## TASK TO CARRY OUT
All lines in the records below with the word "anchor" must be returned.

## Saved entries

※

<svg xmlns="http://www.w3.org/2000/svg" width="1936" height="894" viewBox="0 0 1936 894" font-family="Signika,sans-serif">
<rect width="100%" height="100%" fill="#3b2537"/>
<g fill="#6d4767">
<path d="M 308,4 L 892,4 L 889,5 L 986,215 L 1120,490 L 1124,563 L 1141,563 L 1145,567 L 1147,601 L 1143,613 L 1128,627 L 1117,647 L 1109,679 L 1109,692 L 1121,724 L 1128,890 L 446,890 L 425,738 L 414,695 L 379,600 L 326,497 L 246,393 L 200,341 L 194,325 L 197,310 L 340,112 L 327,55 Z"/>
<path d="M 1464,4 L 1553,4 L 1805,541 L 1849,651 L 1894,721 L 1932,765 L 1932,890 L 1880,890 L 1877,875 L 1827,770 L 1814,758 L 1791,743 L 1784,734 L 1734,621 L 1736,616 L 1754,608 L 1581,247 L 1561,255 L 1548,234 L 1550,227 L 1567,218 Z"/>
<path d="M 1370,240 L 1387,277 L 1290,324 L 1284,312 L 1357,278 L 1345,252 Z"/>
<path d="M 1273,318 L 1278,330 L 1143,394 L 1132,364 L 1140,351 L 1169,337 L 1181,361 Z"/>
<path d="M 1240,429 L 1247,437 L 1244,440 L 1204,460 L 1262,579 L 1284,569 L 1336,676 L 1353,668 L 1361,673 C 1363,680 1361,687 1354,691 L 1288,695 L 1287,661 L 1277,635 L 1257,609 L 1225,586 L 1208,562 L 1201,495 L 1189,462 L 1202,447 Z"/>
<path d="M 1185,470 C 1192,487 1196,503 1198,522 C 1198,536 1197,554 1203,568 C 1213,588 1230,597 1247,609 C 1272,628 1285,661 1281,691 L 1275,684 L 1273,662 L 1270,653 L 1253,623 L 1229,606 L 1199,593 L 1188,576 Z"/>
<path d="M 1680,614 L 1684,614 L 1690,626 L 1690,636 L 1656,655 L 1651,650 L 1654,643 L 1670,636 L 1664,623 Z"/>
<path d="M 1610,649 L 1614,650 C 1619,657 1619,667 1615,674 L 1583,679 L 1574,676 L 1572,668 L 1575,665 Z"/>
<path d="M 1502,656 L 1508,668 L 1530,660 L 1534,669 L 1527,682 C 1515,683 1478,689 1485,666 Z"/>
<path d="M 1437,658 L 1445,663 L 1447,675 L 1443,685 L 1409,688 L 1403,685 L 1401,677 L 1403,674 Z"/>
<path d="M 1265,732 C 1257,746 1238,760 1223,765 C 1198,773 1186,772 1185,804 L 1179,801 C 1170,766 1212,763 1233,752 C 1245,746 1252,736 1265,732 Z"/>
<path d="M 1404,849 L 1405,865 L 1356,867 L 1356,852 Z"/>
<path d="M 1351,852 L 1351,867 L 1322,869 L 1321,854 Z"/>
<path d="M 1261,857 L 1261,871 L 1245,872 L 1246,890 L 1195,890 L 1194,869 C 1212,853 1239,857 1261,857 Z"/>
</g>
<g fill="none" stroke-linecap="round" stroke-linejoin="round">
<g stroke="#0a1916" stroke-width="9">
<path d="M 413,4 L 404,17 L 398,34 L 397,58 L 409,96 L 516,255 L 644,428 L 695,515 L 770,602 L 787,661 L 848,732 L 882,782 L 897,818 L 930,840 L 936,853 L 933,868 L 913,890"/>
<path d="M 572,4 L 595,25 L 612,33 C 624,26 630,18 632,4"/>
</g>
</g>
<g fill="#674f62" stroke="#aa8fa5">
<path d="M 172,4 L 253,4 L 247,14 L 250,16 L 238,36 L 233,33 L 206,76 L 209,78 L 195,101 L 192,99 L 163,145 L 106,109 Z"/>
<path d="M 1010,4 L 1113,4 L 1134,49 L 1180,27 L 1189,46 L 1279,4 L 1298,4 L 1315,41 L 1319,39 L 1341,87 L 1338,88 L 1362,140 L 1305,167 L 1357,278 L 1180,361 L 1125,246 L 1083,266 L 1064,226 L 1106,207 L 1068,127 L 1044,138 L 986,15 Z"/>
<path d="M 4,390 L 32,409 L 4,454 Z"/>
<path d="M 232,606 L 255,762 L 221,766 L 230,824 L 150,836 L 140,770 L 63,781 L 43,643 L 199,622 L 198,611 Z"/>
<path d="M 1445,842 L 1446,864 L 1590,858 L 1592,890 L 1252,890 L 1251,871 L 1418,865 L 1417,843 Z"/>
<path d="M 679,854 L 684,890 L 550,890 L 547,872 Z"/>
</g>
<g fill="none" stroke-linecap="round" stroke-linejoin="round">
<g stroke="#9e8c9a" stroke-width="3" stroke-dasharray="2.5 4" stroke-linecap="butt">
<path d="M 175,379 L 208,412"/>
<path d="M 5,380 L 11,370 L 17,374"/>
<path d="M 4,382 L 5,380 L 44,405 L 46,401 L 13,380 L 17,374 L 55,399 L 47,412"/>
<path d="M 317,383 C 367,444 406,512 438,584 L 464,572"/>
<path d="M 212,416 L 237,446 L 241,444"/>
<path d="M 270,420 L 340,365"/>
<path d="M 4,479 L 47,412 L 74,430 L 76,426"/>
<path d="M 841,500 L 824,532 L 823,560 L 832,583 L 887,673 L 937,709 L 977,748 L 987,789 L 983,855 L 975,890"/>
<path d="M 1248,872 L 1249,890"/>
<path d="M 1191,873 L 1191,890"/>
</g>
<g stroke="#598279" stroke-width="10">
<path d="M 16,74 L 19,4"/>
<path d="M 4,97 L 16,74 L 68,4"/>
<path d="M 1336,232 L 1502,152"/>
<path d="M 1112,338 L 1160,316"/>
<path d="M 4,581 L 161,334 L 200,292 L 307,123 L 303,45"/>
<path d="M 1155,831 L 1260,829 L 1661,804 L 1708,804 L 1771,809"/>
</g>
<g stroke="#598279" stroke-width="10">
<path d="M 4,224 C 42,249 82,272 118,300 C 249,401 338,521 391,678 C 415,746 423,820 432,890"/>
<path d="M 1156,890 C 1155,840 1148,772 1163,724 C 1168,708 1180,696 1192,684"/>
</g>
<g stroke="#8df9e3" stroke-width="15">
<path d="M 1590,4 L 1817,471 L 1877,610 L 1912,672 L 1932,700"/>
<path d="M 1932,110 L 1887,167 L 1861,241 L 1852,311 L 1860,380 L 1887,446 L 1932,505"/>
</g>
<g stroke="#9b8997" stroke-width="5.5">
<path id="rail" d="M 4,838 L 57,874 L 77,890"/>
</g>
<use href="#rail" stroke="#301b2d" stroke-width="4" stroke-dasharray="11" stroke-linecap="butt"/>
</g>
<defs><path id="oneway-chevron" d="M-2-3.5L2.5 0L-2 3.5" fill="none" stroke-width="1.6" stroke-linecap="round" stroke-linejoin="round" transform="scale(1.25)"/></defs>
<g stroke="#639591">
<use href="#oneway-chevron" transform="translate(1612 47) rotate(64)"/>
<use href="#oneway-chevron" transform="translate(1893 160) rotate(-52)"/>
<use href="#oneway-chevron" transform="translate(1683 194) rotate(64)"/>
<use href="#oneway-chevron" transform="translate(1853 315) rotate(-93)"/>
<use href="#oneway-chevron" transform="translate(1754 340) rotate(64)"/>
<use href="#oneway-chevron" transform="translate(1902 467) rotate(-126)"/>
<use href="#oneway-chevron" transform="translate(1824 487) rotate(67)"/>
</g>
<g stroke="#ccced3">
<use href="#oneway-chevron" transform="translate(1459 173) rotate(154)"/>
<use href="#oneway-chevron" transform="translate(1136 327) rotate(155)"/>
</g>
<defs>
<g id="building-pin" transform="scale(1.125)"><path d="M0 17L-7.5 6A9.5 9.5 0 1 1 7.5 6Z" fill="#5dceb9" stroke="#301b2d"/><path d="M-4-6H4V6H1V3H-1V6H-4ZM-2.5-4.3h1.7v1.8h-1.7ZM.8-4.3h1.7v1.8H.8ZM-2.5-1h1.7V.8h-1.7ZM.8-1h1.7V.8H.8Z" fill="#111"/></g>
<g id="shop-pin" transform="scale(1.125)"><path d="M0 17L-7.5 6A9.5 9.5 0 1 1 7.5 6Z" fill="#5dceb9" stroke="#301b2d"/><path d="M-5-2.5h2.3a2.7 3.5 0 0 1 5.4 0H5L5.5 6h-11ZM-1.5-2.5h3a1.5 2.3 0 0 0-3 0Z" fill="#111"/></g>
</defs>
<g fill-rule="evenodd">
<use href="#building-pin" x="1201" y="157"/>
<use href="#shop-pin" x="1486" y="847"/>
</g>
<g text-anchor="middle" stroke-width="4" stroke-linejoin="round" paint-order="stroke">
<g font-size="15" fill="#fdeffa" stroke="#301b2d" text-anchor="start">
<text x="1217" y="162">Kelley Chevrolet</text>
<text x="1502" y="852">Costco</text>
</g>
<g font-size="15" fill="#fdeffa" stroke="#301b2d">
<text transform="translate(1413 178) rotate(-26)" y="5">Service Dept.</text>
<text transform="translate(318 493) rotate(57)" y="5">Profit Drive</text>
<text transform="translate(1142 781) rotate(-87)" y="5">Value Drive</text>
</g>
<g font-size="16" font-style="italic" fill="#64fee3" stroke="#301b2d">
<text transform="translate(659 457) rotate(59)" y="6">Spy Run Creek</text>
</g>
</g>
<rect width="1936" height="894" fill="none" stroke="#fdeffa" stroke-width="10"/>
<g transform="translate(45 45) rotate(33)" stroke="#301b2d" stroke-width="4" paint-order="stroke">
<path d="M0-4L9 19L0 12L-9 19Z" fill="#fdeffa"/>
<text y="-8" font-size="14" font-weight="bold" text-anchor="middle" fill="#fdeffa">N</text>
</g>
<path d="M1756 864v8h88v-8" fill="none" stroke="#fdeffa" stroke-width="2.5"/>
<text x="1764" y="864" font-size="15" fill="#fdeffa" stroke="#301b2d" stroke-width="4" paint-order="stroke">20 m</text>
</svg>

※

## THE COMPLETED TASK
<g text-anchor="middle" stroke-width="4" stroke-linejoin="round" paint-order="stroke">
<g font-size="15" fill="#fdeffa" stroke="#301b2d" text-anchor="start">
<text y="-8" font-size="14" font-weight="bold" text-anchor="middle" fill="#fdeffa">N</text>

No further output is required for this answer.